Isto significa perder uma contextualização elementar que mede a transmissão de ideias. Com tais amálgamas também se poderia dizer que o terceiro milénio é “terraplanista”, se julgarmos por certos vídeos na Internet: isto significa tomar como norma uma tese marginal. Ainda hoje não é raro ver Cosma citado como a referência que nunca existiu.

A questão dos antípodas

Na Cidade de Deus, Santo Agostinho diz que não devemos acreditar naqueles que afirmam a existência dos antípodas [3], ou seja, dos habitantes do lado oposto da Terra, porque esta teoria se baseia em conjecturas incertas e relatos inconclusivos . Santo Agostinho mostra aqui uma exigência empírica que dificilmente se poderia censurar e que não diz respeito à forma da Terra.

Disto, Voltaire concluiu, no entanto, que o grande doutor da Igreja negou a esfericidade da Terra! Voltaire também afirma que “Alonso Tostado, bispo de Ávila, no final do século XV, declara, em seu Comentário ao Gênesis, que a fé cristã vacila não somente se acredita que a Terra seja redonda”

Todavia, assim que abrimos o livro em questão, descobrimos imediatamente a mentira de Voltaire, porque este bispo fala da “Terra esférica”, ou do “nosso hemisfério”[4]. Por outro lado, Tostado pensa, como Santo Agostinho, que os antípodas não são habitados. Pierre d’Ailly, na obra citada acima, qualifica as diversas teses sobre a habitação dos antípodas como “opiniões”. Aqui estamos muito longe do dogma.

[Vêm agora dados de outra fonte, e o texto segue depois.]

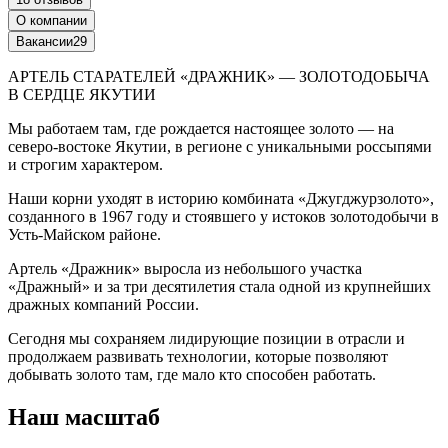
О компании
Вакансии
29
АРТЕЛЬ СТАРАТЕЛЕЙ «ДРАЖНИК» — ЗОЛОТОДОБЫЧА
В СЕРДЦЕ ЯКУТИИ
Мы работаем там, где рождается настоящее золото — на
северо-востоке Якутии, в регионе с уникальными россыпями
и строгим характером.
Наши корни уходят в историю комбината «Джугджурзолото»,
созданного в 1967 году и стоявшего у истоков золотодобычи в
Усть-Майском районе.
Артель «Дражник» выросла из небольшого участка
«Дражный» и за три десятилетия стала одной из крупнейших
дражных компаний России.
Сегодня мы сохраняем лидирующие позиции в отрасли и
продолжаем развивать технологии, которые позволяют
добывать золото там, где мало кто способен работать.
Наш масштаб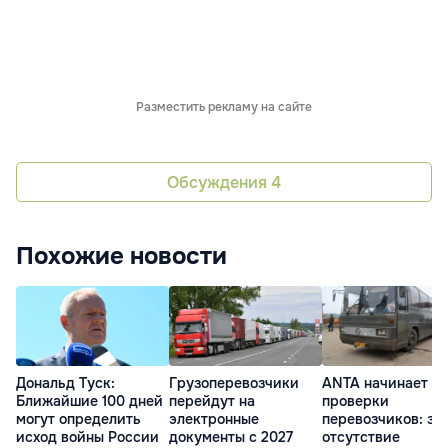
Разместить рекламу на сайте
Обсуждения
4
Похожие новости
Дональд Туск:
Грузоперевозчики
ANTA начинает
Ближайшие 100 дней
перейдут на
проверки
могут определить
электронные
перевозчиков: за
исход войны России
документы с 2027
отсутствие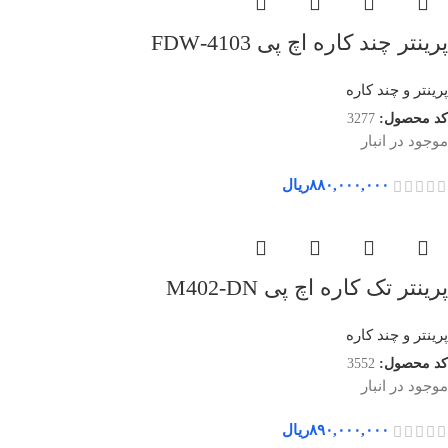
پرینتر چند کاره اچ پی 4103-FDW
پرینتر و چند کاره
کد محصول:
3277
موجود در انبار
۸۸۰,۰۰۰,۰۰۰
ریال
پرینتر تک کاره اچ پی M402-DN
پرینتر و چند کاره
کد محصول:
3552
موجود در انبار
۸۹۰,۰۰۰,۰۰۰
ریال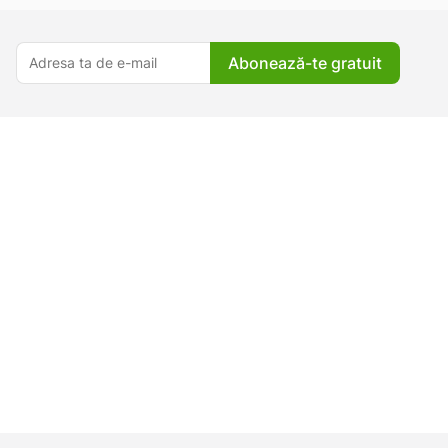
Abonează-te gratuit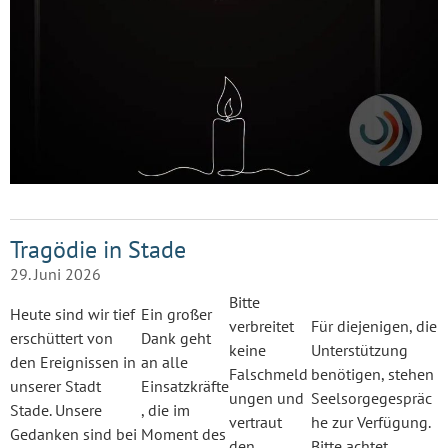
Tragödie in Stade
29. Juni 2026
Bitte
Heute sind wir tief
Ein großer
verbreitet
Für diejenigen, die
erschüttert von
Dank geht
keine
Unterstützung
den Ereignissen in
an alle
Falschmeld
benötigen, stehen
unserer Stadt
Einsatzkräfte
ungen und
Seelsorgegespräc
Stade. Unsere
, die im
vertraut
he zur Verfügung.
Gedanken sind bei
Moment des
den
Bitte achtet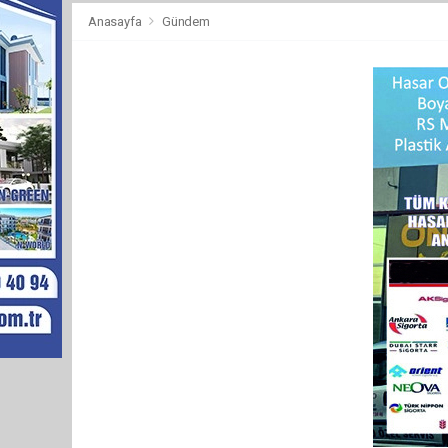
Anasayfa
Gündem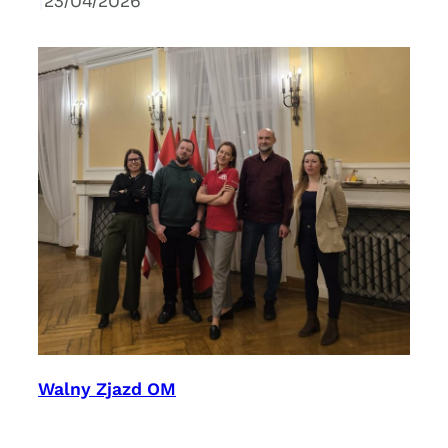
|
23/04/2026
Walny Zjazd OM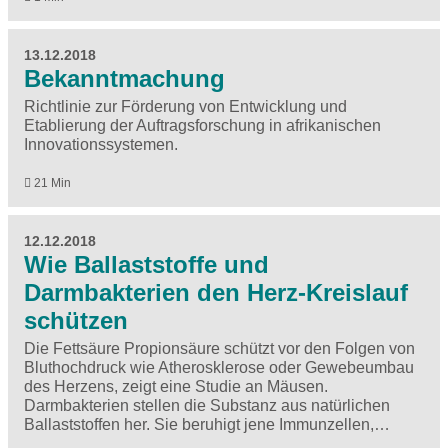
13.12.2018
Bekanntmachung
Richtlinie zur Förderung von Entwicklung und
Etablierung der Auftragsforschung in afrikanischen
Innovationssystemen.
21 Min
12.12.2018
Wie Ballaststoffe und
Darmbakterien den Herz-Kreislauf
schützen
Die Fettsäure Propionsäure schützt vor den Folgen von
Bluthochdruck wie Atherosklerose oder Gewebeumbau
des Herzens, zeigt eine Studie an Mäusen.
Darmbakterien stellen die Substanz aus natürlichen
Ballaststoffen her. Sie beruhigt jene Immunzellen,…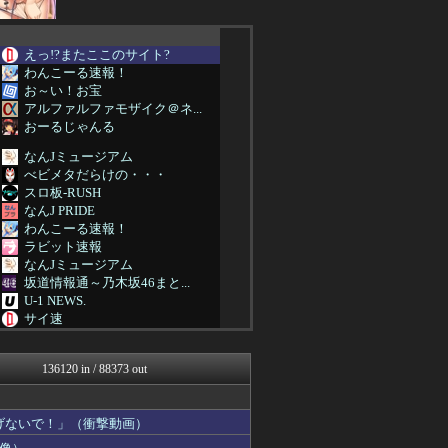
えっ!?またここのサイト?
わんこーる速報！
お～い！お宝
アルファルファモザイク＠ネ...
おーるじゃんる
なんJミュージアム
べビメタだらけの・・・
スロ板-RUSH
なんJ PRIDE
わんこーる速報！
ラビット速報
なんJミュージアム
坂道情報通～乃木坂46まと...
U-1 NEWS.
サイ速
アニゲー速報
哲学ニュースnwk
136120 in / 88373 out
不思議.net - 5ch...
子育てちゃんねる
ホロちゃんねる
げないで！」（衝撃動画）
筋肉速報
ウマ娘うまぴょい速報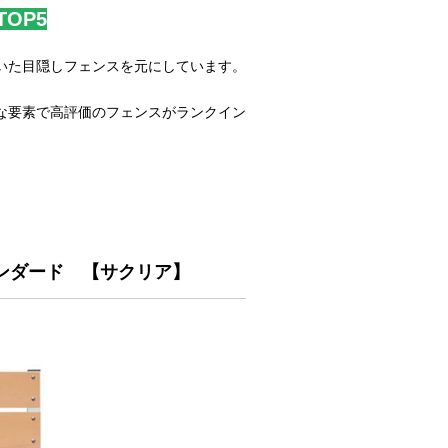
OP5
いた目隠しフェンスを元にしています。
な要素で高評価のフェンスがランクイン
ンダード 【サクリア】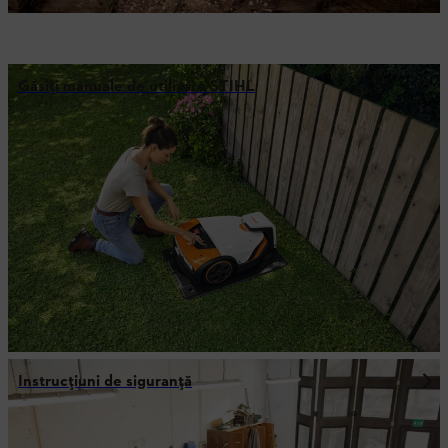
Găsiți manuale de utilizare STIHL
Instrucțiuni de siguranță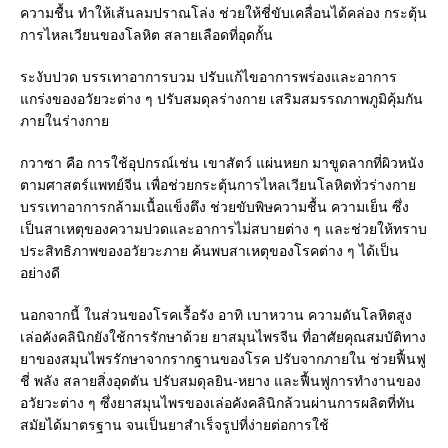
ความชื้น ทำให้เส้นลมปราณโล่ง ช่วยให้ชี่ขับเคลื่อนได้คล่อง กระตุ้น
การไหลเวียนของโลหิต สลายเลือดที่อุดกั้น
ระงับปวด บรรเทาอาการบวม ปรับแก้ไขอาการพร่องและอาการ
แกร่งของอวัยวะต่าง ๆ ปรับสมดุลร่างกาย เสริมสมรรถภาพภูมิคุ้มกัน
ภายในร่างกาย
กวาซา คือ การใช้อุปกรณ์เช่น เขาสัตว์ แผ่นหยก มาขูดลากที่ผิวหนัง
ตามศาสตร์แพทย์จีน เพื่อช่วยกระตุ้นการไหลเวียนโลหิตทั่วร่างกาย
บรรเทาอาการกล้ามเนื้อแข็งตึง ช่วยขับพิษความชื้น ความเย็น ซึ่ง
เป็นสาเหตุของความปวดและอาการไม่สบายต่าง ๆ และช่วยให้ทราบ
ประสิทธิภาพของอวัยวะภาย ค้นพบสาเหตุของโรคต่าง ๆ ได้เป็น
อย่างดี
นอกจากนี้ ในส่วนของโรคเรื้อรัง อาทิ เบาหวาน ความดันโลหิตสูง
เล่อคังคลินิกยังใช้การรักษาด้วย ยาสมุนไพรจีน ที่อาศัยคุณสมบัติทาง
ยาของสมุนไพรรักษาจากรากฐานของโรค ปรับจากภายใน ช่วยฟื้นฟู
ชี่ พลัง สลายสิ่งอุดตัน ปรับสมดุลยิน-หยาง และฟื้นฟูการทำงานของ
อวัยวะต่าง ๆ ซึ่งยาสมุนไพรของเล่อคังคลินิกล้วนผ่านการผลิตที่ทัน
สมัยได้มาตรฐาน จนเป็นยาสำเร็จรูปที่ง่ายต่อการใช้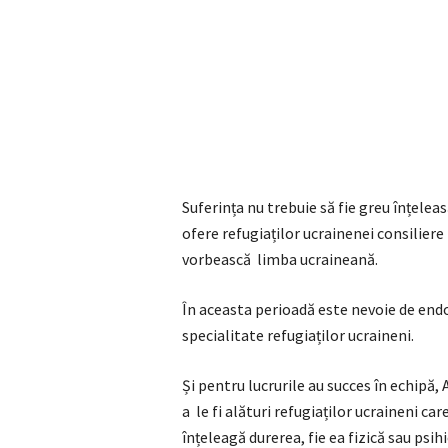
Suferința nu trebuie să fie greu înțeleas
ofere refugiaților ucrainenei consiliere
vorbească limba ucraineană.
În aceasta perioadă este nevoie de endo
specialitate refugiaților ucraineni.
Și pentru lucrurile au succes în echipă,
a le fi alături refugiaților ucraineni ca
înțeleagă durerea, fie ea fizică sau psihi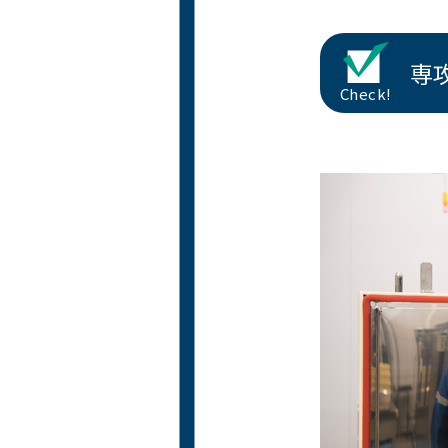
専
Check!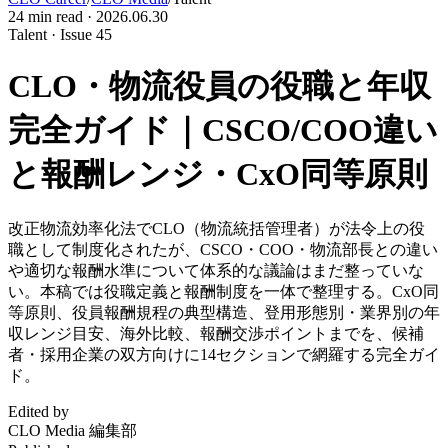
24
min read ·
2026.06.30
Talent · Issue 45
CLO・物流役員の役職と年収
完全ガイド｜CSCO/COO違い
と報酬レンジ・CxO同等原則
改正物流効率化法でCLO（物流統括管理者）が法令上の役
職として制度化されたが、CSCO・COO・物流部長との違い
や適切な報酬水準について体系的な議論はまだ整っていな
い。本稿では役職定義と報酬制度を一体で整理する。CxO同
等原則、役員報酬規程の典型構造、登用形態別・業界別の年
収レンジ目安、海外比較、報酬交渉ポイントまでを、候補
者・採用企業の双方向けに14セクションで網羅する完全ガイ
ド。
Edited by
CLO Media 編集部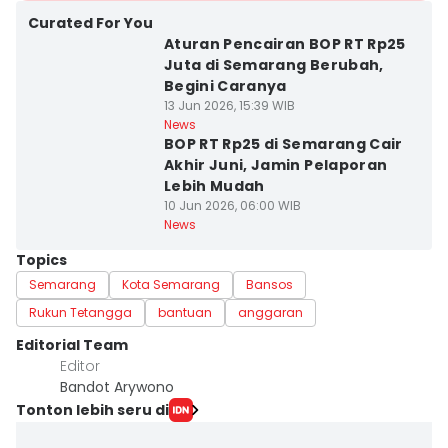
Curated For You
Aturan Pencairan BOP RT Rp25
Juta di Semarang Berubah,
Begini Caranya
13 Jun 2026, 15:39 WIB
News
BOP RT Rp25 di Semarang Cair
Akhir Juni, Jamin Pelaporan
Lebih Mudah
10 Jun 2026, 06:00 WIB
News
Topics
Semarang
Kota Semarang
Bansos
Rukun Tetangga
bantuan
anggaran
Editorial Team
Editor
Bandot Arywono
Tonton lebih seru di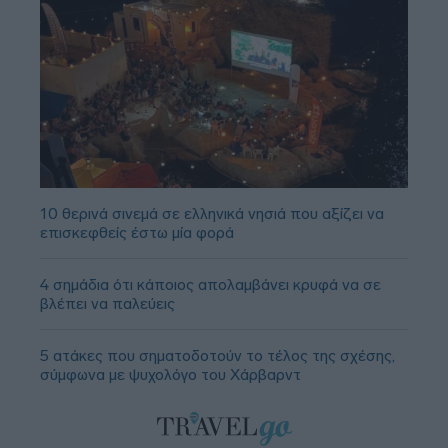
10 θερινά σινεμά σε ελληνικά νησιά που αξίζει να
επισκεφθείς έστω μία φορά
4 σημάδια ότι κάποιος απολαμβάνει κρυφά να σε
βλέπει να παλεύεις
5 ατάκες που σηματοδοτούν το τέλος της σχέσης,
σύμφωνα με ψυχολόγο του Χάρβαρντ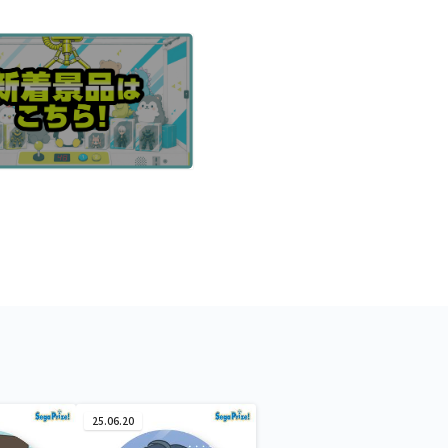
25.06.20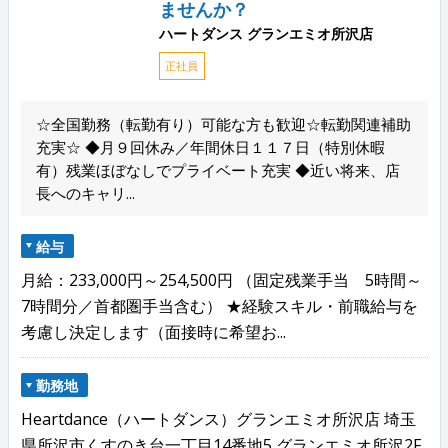
ませんか？
ハートダンス グランエミオ所沢店
正社員
☆全国勤務（転勤有り）可能な方も歓迎☆転勤関連補助
充実☆ ◆月９回休み／年間休日１１７日（特別休暇
有）残業ほぼなしでプライベート充実 ◆近い将来、店
長へのキャリ...
給与
月給：233,000円～254,500円 （固定残業手当 5時間～
7時間分／首都圏手当含む） ★経験スキル・前職給与を
考慮し決定します（面接時に希望お...
勤務地
Heartdance（ハートダンス）グランエミオ所沢店 埼玉
県所沢市くすのき台一丁目14番地5 グランエミオ所沢2F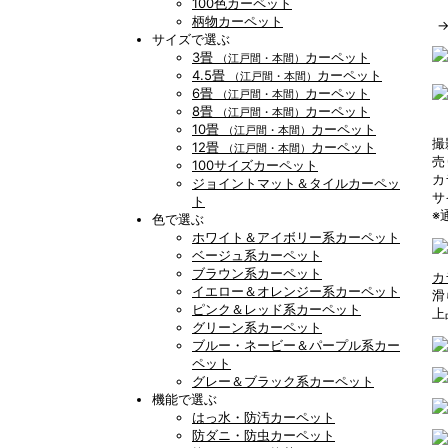
100色カーペット
柄物カーペット
サイズで選ぶ
3畳
カーペット
（江戸間・本間）
4.5畳
カーペット
（江戸間・本間）
6畳
カーペット
（江戸間・本間）
8畳
カーペット
（江戸間・本間）
10畳
カーペット
（江戸間・本間）
撮
12畳
カーペット
（江戸間・本間）
売
100サイズカーペット
カ
ジョイントマット＆タイルカーペッ
サ
ト
※
色で選ぶ
ホワイト＆アイボリー系カーペット
ベージュ系カーペット
ブラウン系カーペット
カ
イエロー＆オレンジー系カーペット
滑
ピンク＆レッド系カーペット
上
グリーン系カーペット
ブルー・ネービー＆パープル系カー
ペット
グレー＆ブラック系カーペット
機能で選ぶ
はっ水・防汚カーペット
防ダニ・防虫カーペット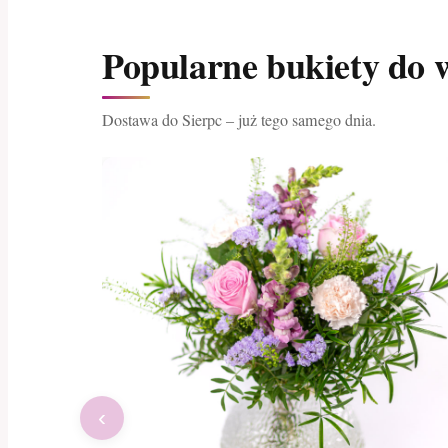
Popularne bukiety do w
Dostawa do Sierpc – już tego samego dnia.
‹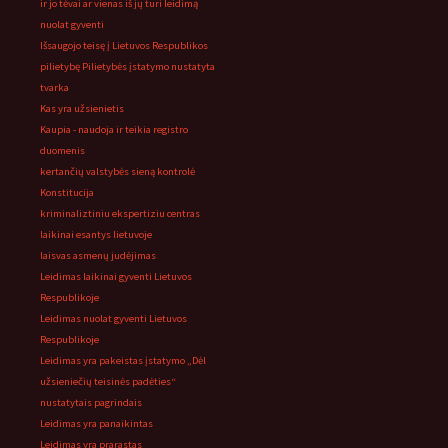
ir jo tėvai ar vienas iš jų turi leidimą
nuolat gyventi
Išsaugojo teisę į Lietuvos Respublikos
pilietybę Pilietybės įstatymo nustatyta
tvarka
Kas yra užsienietis
Kaupia - naudoja ir teikia registro
duomenis
kertančių valstybės sieną kontrolė
Konstitucija
kriminaliztiniu ekspertiziu centras
laikinai esantys lietuvoje
laisvas asmenų judėjimas
Leidimas laikinai gyventi Lietuvos
Respublikoje
Leidimas nuolat gyventi Lietuvos
Respublikoje
Leidimas yra pakeistas įstatymo „Dėl
užsieniečių teisinės padėties“
nustatytais pagrindais
Leidimas yra panaikintas
Leidimas yra prarastas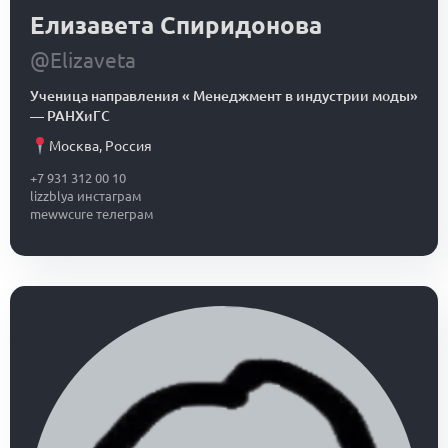
Елизавета Спиридонова
@Elizaveta
Ученица направления « Менеджмент в индустрии моды»
—
РАНХиГС
Москва
,
Россия
+7 931 312 00 10
lizzblya инстаграм
mewwcure телеграм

É a esta questão marginal dos “antípodas” que a exploração de Cristóvão Colombo fornece uma resposta. Ele então criou a lenda de um Cristóvão Colombo que veio quebrar o dogma da “terra plana” na rocha da experiência, especialmente em uma biografia produzida por Washington Irving, que contribuiu significativamente para esse mito.

Pe. Frédéric Weil, FSSPX

(Continua…)

Notas:

[1] Violaine Giacomotto-Charra e Sylvie Nony, Ed. Les Belles Lettres, 2021. Nos baseamos muito sobre este livro.

[2] Dictionnaire philosophique  (1764), articolo Figure. Veja-se também os artigos “Il Cielo Materiale” e “Il Cielo degli Antichi”.

[3] A Cidade de Deus, l. XVI, sec. IX.

[4] Alphonsi Tostati Episcopi Abulensis, Opera omniaCommentaria in Genesim, Venezia, 1728, p.